▶ Assigned task: Please rewrite the entries' lines that begin at the line containing "jamais et à" and stop after the line containing "déroulé comme je", swapping "podium" for "palmarès" and changing nothing else. Return only those lines.

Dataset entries
==============================

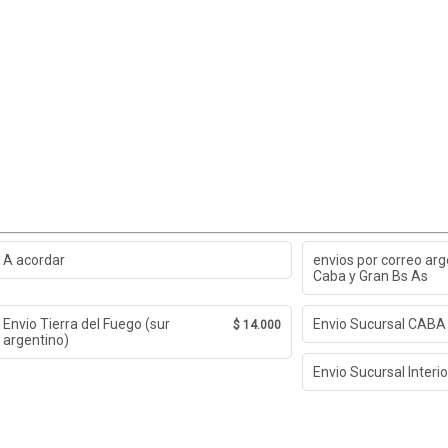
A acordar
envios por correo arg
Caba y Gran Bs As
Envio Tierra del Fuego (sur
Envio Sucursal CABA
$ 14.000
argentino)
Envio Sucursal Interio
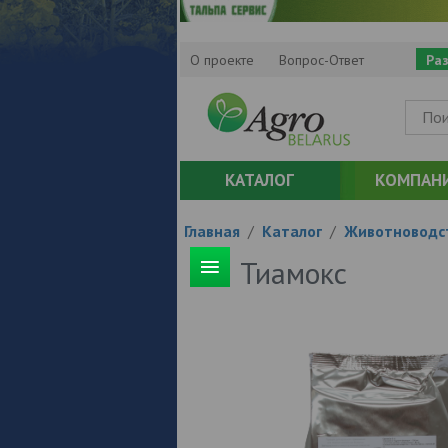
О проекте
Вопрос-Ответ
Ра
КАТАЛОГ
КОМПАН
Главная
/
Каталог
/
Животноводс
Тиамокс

==============================

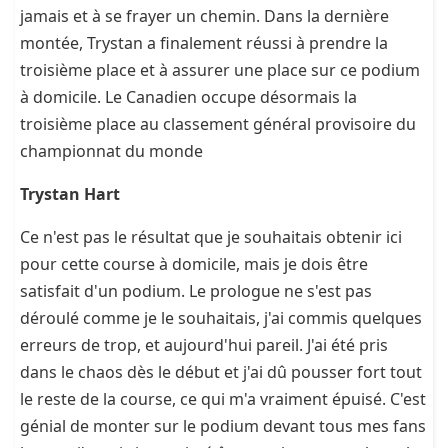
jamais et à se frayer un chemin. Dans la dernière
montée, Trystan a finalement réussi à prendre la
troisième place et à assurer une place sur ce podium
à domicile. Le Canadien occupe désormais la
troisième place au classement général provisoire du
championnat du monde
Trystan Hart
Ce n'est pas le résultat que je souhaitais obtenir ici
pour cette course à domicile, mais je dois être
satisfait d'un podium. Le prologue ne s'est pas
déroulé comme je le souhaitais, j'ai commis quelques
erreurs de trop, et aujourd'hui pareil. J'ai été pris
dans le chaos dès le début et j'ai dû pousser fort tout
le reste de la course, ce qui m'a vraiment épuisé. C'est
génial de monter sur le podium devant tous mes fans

==============================

▶ Final answer:
jamais et à se frayer un chemin. Dans la dernière
montée, Trystan a finalement réussi à prendre la
troisième place et à assurer une place sur ce palmarès
à domicile. Le Canadien occupe désormais la
troisième place au classement général provisoire du
championnat du monde
Trystan Hart
Ce n'est pas le résultat que je souhaitais obtenir ici
pour cette course à domicile, mais je dois être
satisfait d'un palmarès. Le prologue ne s'est pas
déroulé comme je le souhaitais, j'ai commis quelques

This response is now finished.